Methods	Randomised, placebo‐controlled, double‐blind trial
Participants	57 participants aged ≥ 5 years who fulfilled international classification criteria for SMA types II or III and with a homozygous deletion of the SMN1 gene Inclusion criteria: having type 2 or 3 SMA, aged ≥ 5 years; and with a confirmed genetic diagnosis owing to a homozygously deleted SMN1 gene Disease severity was categorised according to the International Classification for SMA, which is based on age at disease onset and maximum function. Exclusion criteria: evidence of impaired renal, hepatic or haematopoietic function history of severe antenatal asphyxia congenital anomalies other than SMA intermittent (≥ 16 hours per day) or continuous requirement for mechanical ventilation prior major surgery or any procedure needing generalised anaesthesia during the past 6 months participation in any other clinical trial or administration of any agents that potentially benefit SMA within the past 6 months
Interventions	Oral hydroxyurea in escalating dose from 10 mg/kg to 20 mg/kg over 8 weeks (5 mg/kg increase per 4 weeks) or placebo in increasing dose over 8 weeks Duration of treatment: 18 months Follow‐up: 6 months post‐treatment
Outcomes	Change in functional score (GMFM), change in functional score in non‐ambulatory patients (HFMS), change in muscle strength (MMT), change in pulmonary function (FVC), adverse events
Funding	Quote: "Supported by Department of Health, Executive Yuan, Taiwan (DOH96‐TD‐I‐111‐TM013) and in part by Sun's KMU‐SMA fund."
Conflicts of interest	Most authors reported research support from Department of Health, Executive Yuan, Taiwan and Sun's KMU‐SMA fund. 2 authors reported patents regarding hydroxyurea treatment for SMA and method for diagnosis of SMA.
Notes
Risk of bias
Bias	Authors' judgement	Support for judgement
Random sequence generation (selection bias)	Unclear risk	Randomly assigned.

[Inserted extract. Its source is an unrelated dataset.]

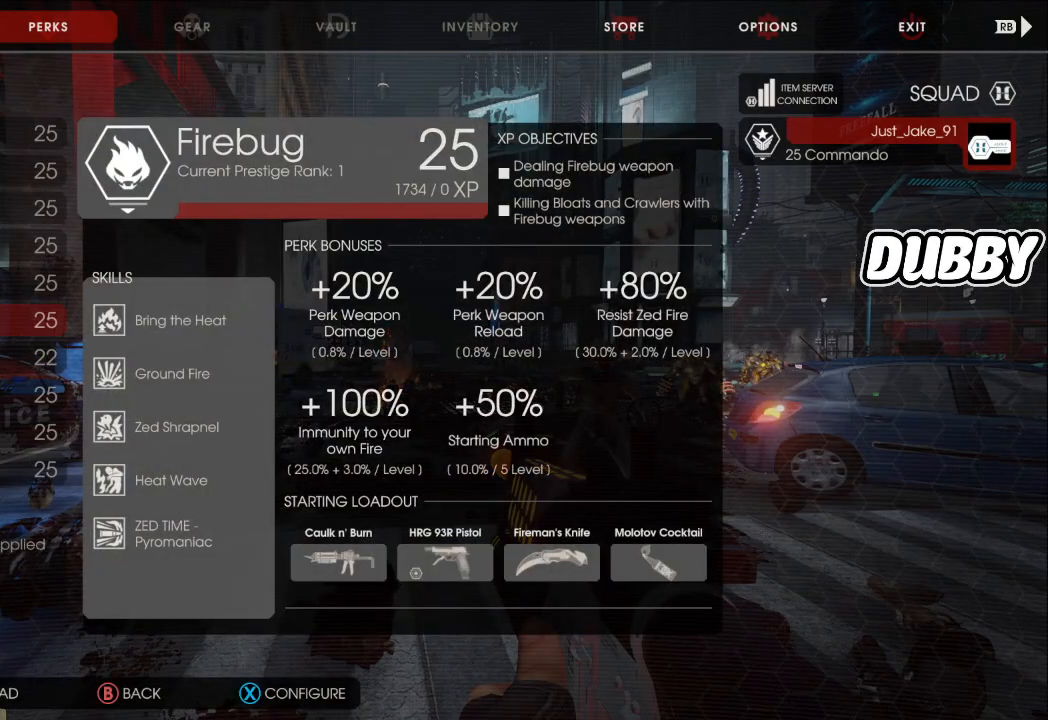
{"buttons": ["B"], "left_stick": "center", "right_stick": "center", "events": [[50, "A", "up"], [150, "A", "down"], [217, "A", "up"], [450, "B", "down"]]}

No methods of randomisation described.
Allocation concealment (selection bias)	Unclear risk	No details of randomisation given.
Blinding of participants and personnel (performance bias) All outcomes	Low risk	Participants, families, investigators, study co‐ordinators, evaluators and statisticians were blinded. Randomisation unit and study pharmacist were not blinded.

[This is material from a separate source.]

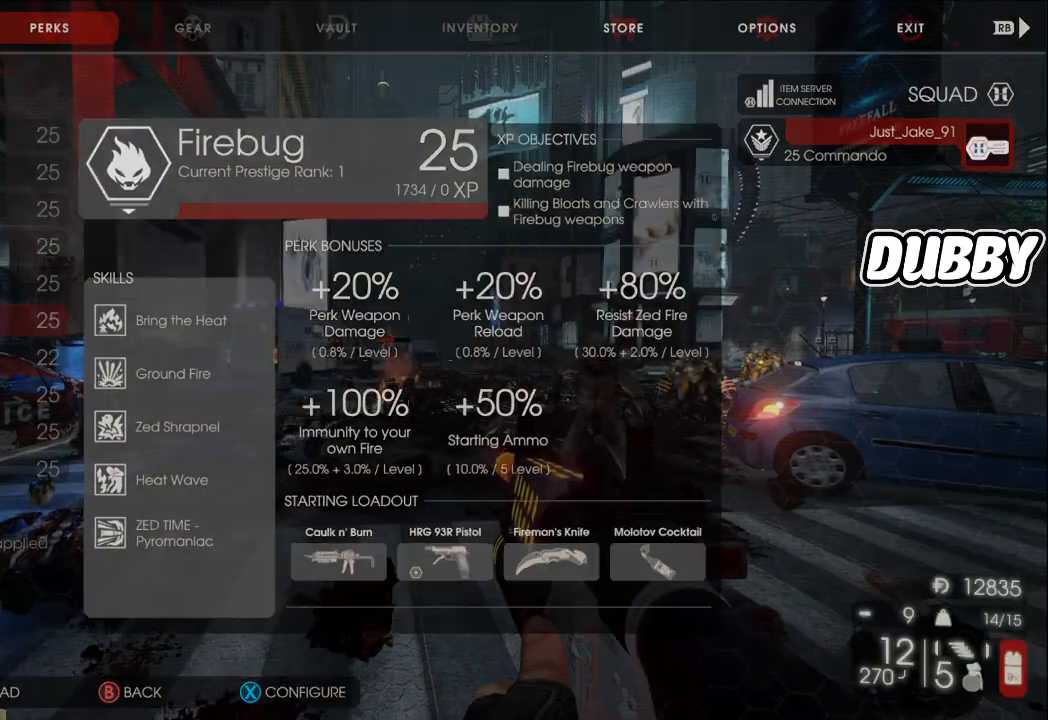
{"buttons": [], "left_stick": "down-right", "right_stick": "center", "events": [[33, "B", "up"], [100, "left_stick", "right"], [283, "right_stick", "down"], [417, "right_stick", "center"], [450, "left_stick", "down-right"]]}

Blinding of outcome assessment (detection bias) All outcomes	Low risk	Participants, families, investigators, study co‐ordinators, evaluators and statisticians were blinded. Randomisation unit and study pharmacist were not blinded.
Incomplete outcome data (attrition bias) All outcomes	Low risk	No missing outcome data.
Selective reporting (reporting bias)	High risk	Data on muscle strength dichotomised post hoc.
Other bias	Low risk	None identified.